Directions: Only the lines from the one containing "Server Users, priority: Normal -> Low" to the end of the material belong in your answer. Please copy them word for word.

===== Records for processing

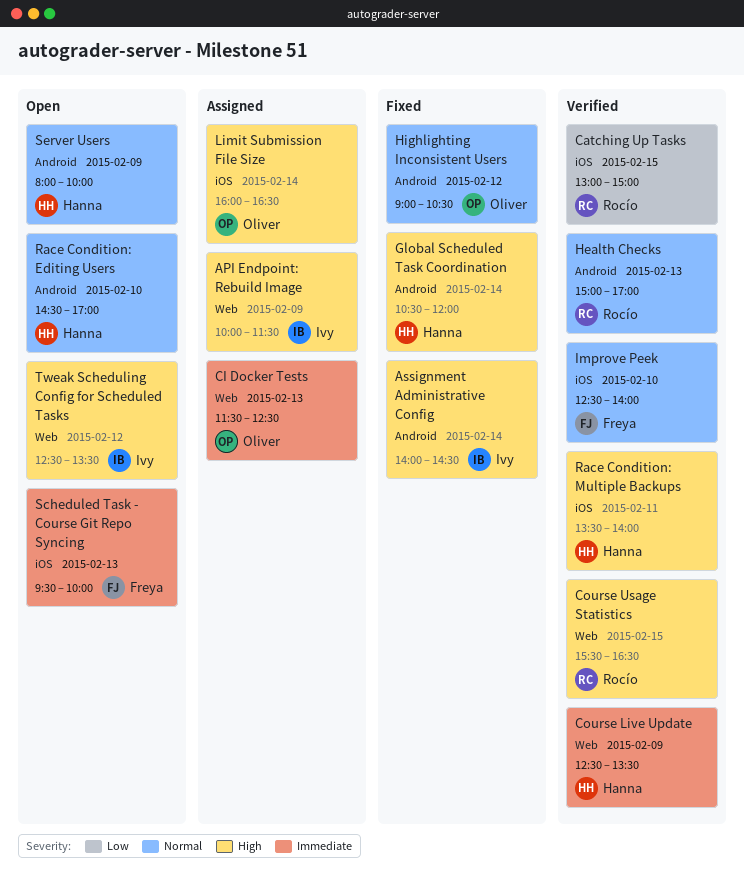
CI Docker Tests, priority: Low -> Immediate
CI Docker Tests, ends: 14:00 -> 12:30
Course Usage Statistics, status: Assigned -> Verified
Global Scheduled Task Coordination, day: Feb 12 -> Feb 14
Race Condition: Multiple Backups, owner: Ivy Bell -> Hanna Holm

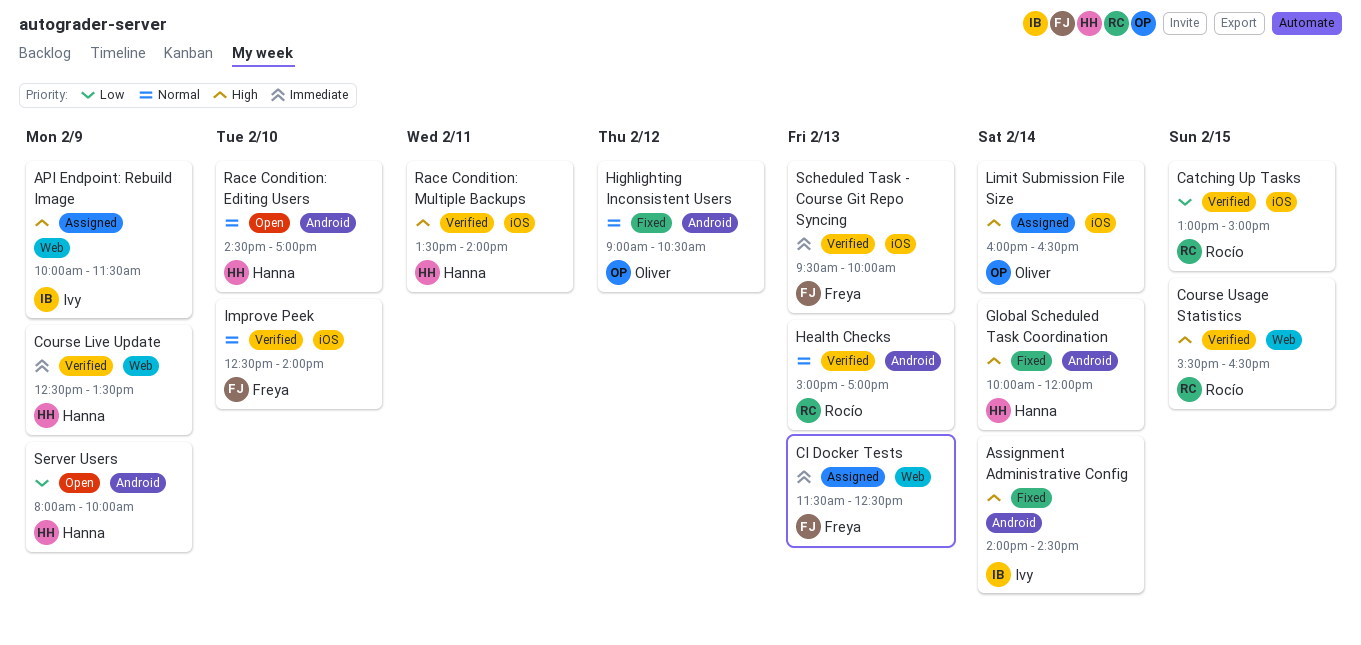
CI Docker Tests, owner: Oliver -> Freya
Global Scheduled Task Coordination, begins: 10:30 -> 10:00
Scheduled Task - Course Git Repo Syncing, status: Open -> Verified
Server Users, priority: Normal -> Low
Tweak Scheduling Config for Scheduled Tasks: present -> none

==========

Exercise result:
Server Users, priority: Normal -> Low
Tweak Scheduling Config for Scheduled Tasks: present -> none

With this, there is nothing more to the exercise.